So there's a shortage of marriageable Black men. Of Black educated, professional men to be exact. This isn't news. It's so not news that I'm not going to even bother going into details about the how and the why things are the way they are. As a matter of fact I'm sure, if you're reading this, then you know all the numbers regarding Black men as well as you know your ABC's.
So the question isn't why is there a shortage of marriageable Black men. The question is: What are you going to do about it?
So, what are you going to do about it? Are you going to sit around and whine and cry about the situation or are you going to get out there and find you a man who loves you and wants to marry you? If you choose the former you're on the wrong blog. If it's the latter keep reading.
The way I see there are only two ways to address this issue of lack of marriageable Black men:
1. Date the men who are available to you
2. Know the difference between what you want and want you need in a man and in a relationship.
The first is simple. If you live in a predominantly Black neighborhood. Work with majority Black people and your social circle is black and you're saying you want to date interracially, you might have a problem.
The same issue applies in reverse. If you live in a predominantly White neighborhood and you work with majority white people and you're constantly saying, "Oh no. Only a Brother for me." Well, my guess is you'll be spending a lot of lonely nights.
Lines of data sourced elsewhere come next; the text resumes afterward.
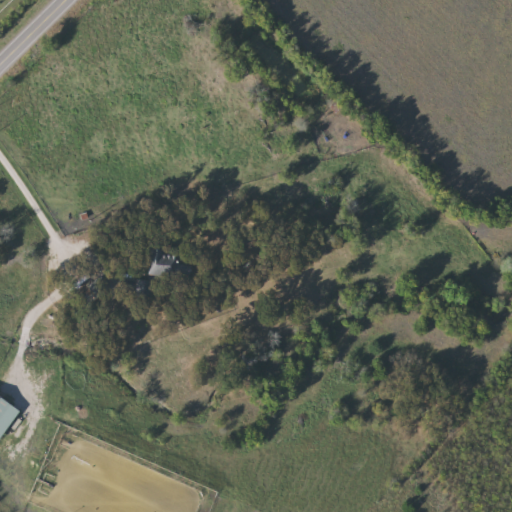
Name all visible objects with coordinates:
road: (30, 30)
road: (31, 196)
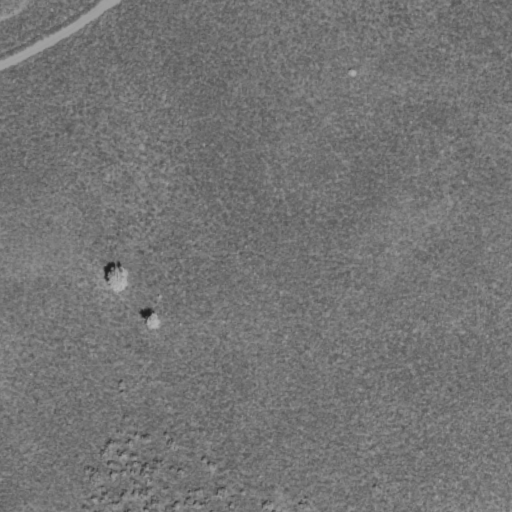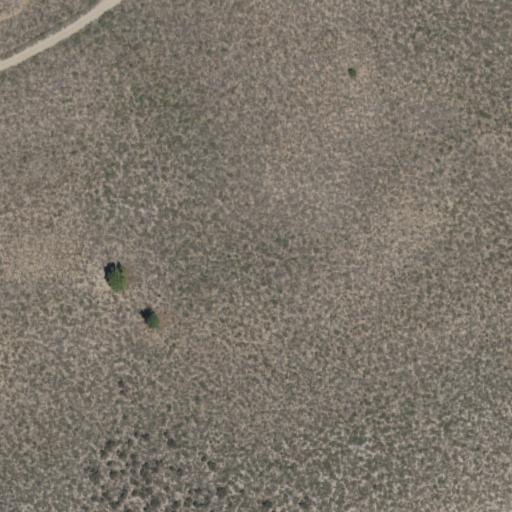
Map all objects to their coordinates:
road: (58, 32)
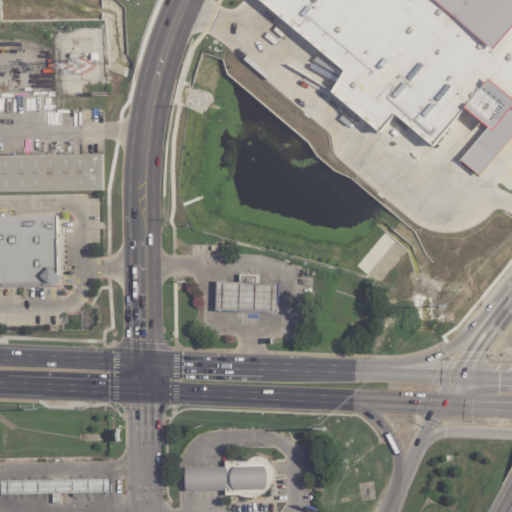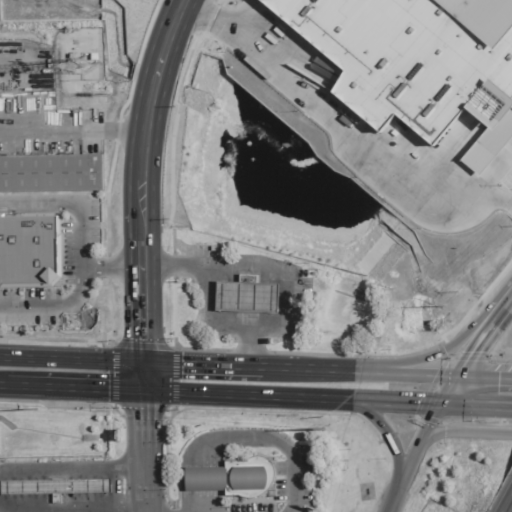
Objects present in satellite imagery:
building: (416, 61)
road: (159, 79)
road: (14, 131)
road: (87, 131)
road: (351, 133)
road: (502, 168)
railway: (150, 170)
building: (51, 173)
building: (51, 174)
road: (143, 182)
road: (67, 205)
building: (28, 250)
building: (29, 251)
road: (282, 268)
road: (143, 281)
road: (85, 295)
building: (247, 296)
gas station: (247, 297)
building: (247, 297)
power tower: (445, 308)
road: (211, 315)
traffic signals: (143, 339)
road: (459, 339)
road: (473, 351)
traffic signals: (474, 351)
road: (71, 359)
traffic signals: (185, 364)
road: (209, 365)
road: (336, 372)
road: (142, 376)
road: (424, 376)
road: (482, 378)
traffic signals: (499, 379)
road: (3, 384)
road: (75, 387)
traffic signals: (108, 389)
road: (238, 394)
road: (386, 399)
traffic signals: (419, 401)
road: (475, 403)
power tower: (37, 408)
traffic signals: (144, 420)
power tower: (323, 429)
road: (461, 433)
road: (237, 441)
road: (388, 441)
road: (145, 451)
road: (413, 456)
road: (72, 473)
building: (233, 478)
road: (204, 479)
building: (251, 479)
road: (238, 485)
building: (58, 486)
gas station: (54, 488)
building: (54, 488)
road: (117, 488)
road: (72, 506)
road: (508, 506)
parking lot: (19, 511)
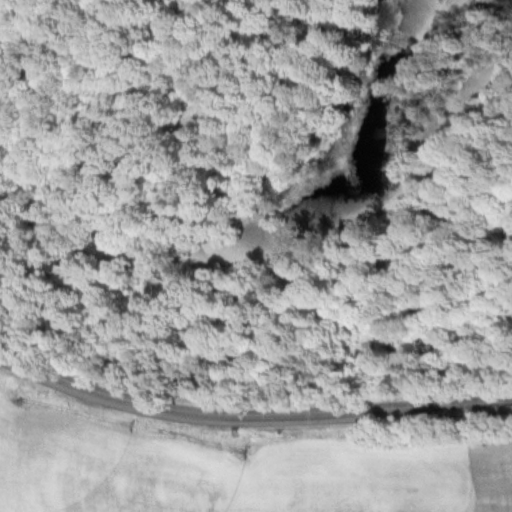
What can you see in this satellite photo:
building: (373, 340)
road: (250, 422)
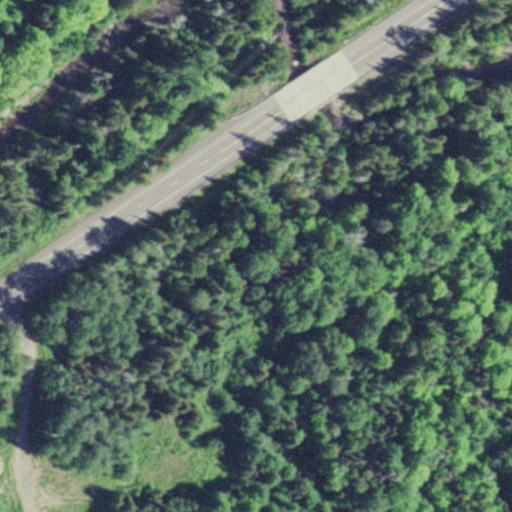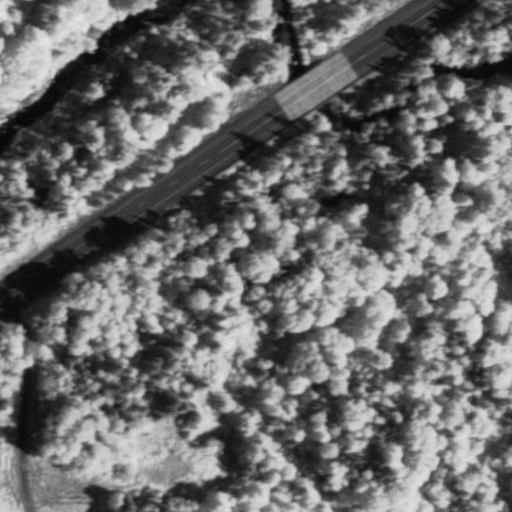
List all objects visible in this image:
river: (290, 18)
road: (395, 32)
road: (318, 83)
road: (146, 200)
road: (20, 416)
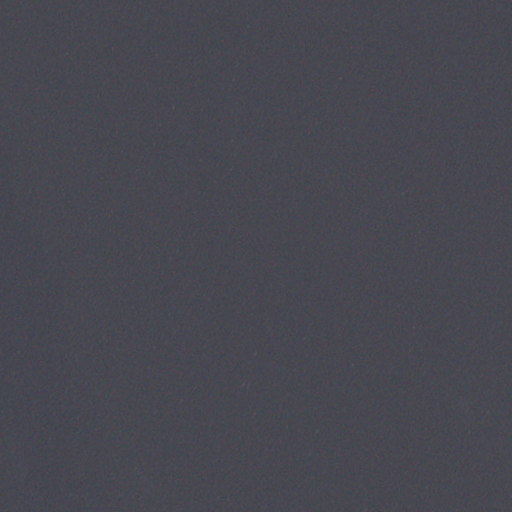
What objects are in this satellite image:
river: (288, 68)
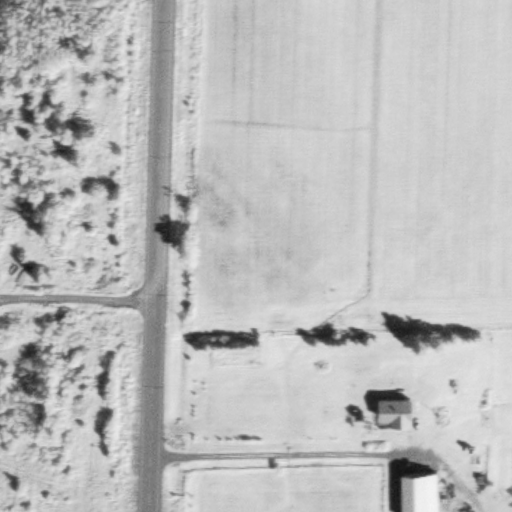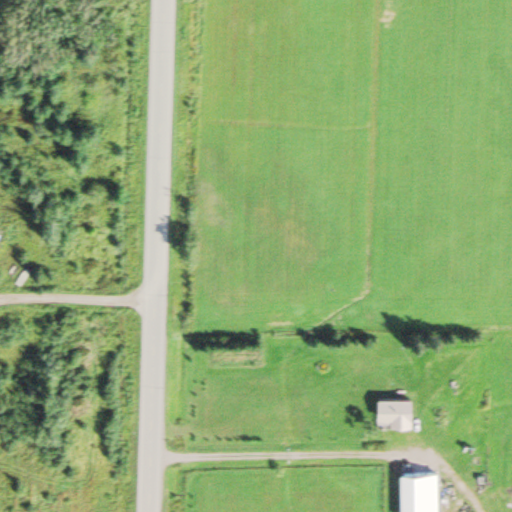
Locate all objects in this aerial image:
road: (154, 256)
building: (394, 404)
building: (422, 489)
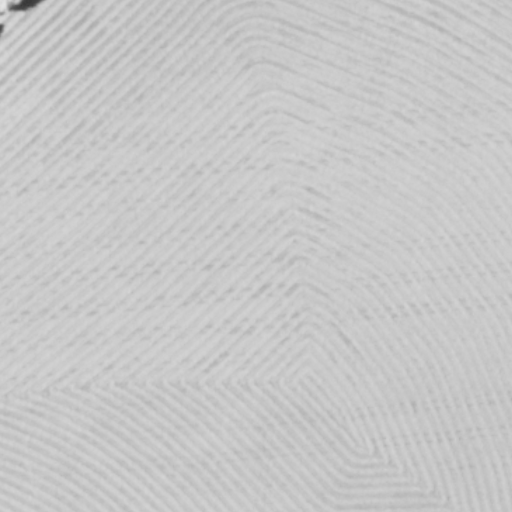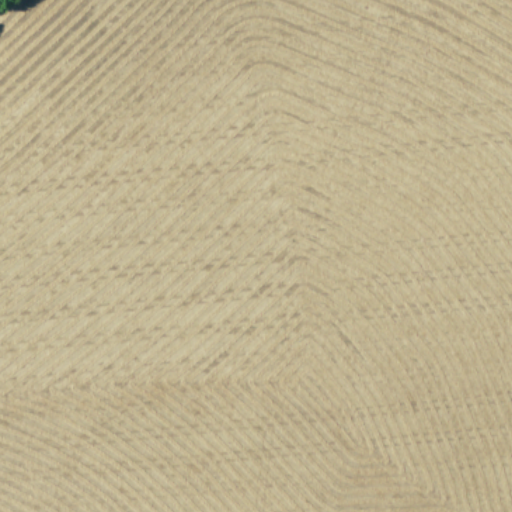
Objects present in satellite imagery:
crop: (256, 256)
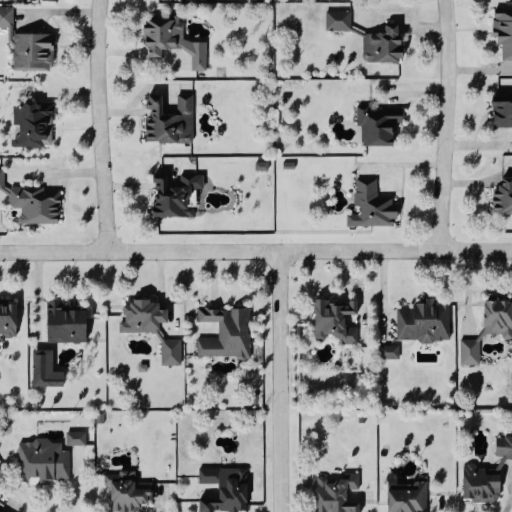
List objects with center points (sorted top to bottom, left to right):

Black women read these next words and take them to heart: IF you want a successful relationship or marriage you HAVE to date the men who are AVAILABLE to you.
By available I don't mean any old bum who asks you out. I mean date the men who ask you out who fit what you're looking for in a man and in a relationship, REGARDLESS of race/ethnicity. Don't think you're gonna meet your Black Prince if where you work, shop, live is filled more with Brad Pitts then Denzel Washingtons.
And if you're a woman who wants to date out and you live in a Black mecca....don't knock your interracial dreams but date the brothers as well. The reality is unless you plan on moving (and that's an option) then you need to look at the men you meet everyday as potential mates; Black, White or Other.
The second point is important and one that can save a lot of women time and energy invested in bad relationships. Know what you're looking for in a man and a relationship. And know the difference between what you want and what you need. This is MONUMENTALLY important. Too many times women have this list of things their man MUST have but as they get older the list gets shorter and shorter 'till all that's required is a pulse and a job (maybe). LOL.
Be honest with yourself about what you NEED. What are the things you can't live without? Saying you want a man who is 6'1, dark skinned and making six figures is nice but are those attributes you CAN'T LIVE WITHOUT? (If you say yes then I just can't help you. lol) What does a man have to have for you to be with him and be happy? What would make him the perfect boyfriend? Husband? Does he need to be romantic? Does he need to have a college education? Does he need to be a professional or is blue collar okay? Kids/No kids? And a host of other things you need to ask yourself.
Once you get the list down to your NEEDS then STICK TO IT. Don't compromise on that list. Know that this is the list any man you're looking to get serious with needs to live up too. This is something you should do even if you're not currently looking for a serious relationship because at some point you will be and when you are, the list will be ready.
Don't sit around and buy into the message that because you're Black and female you are destined to be alone. Barring some pretty extraordinary circumstance no one has to be alone. So make sure you don't end up as one of those lonely, Black female statistics.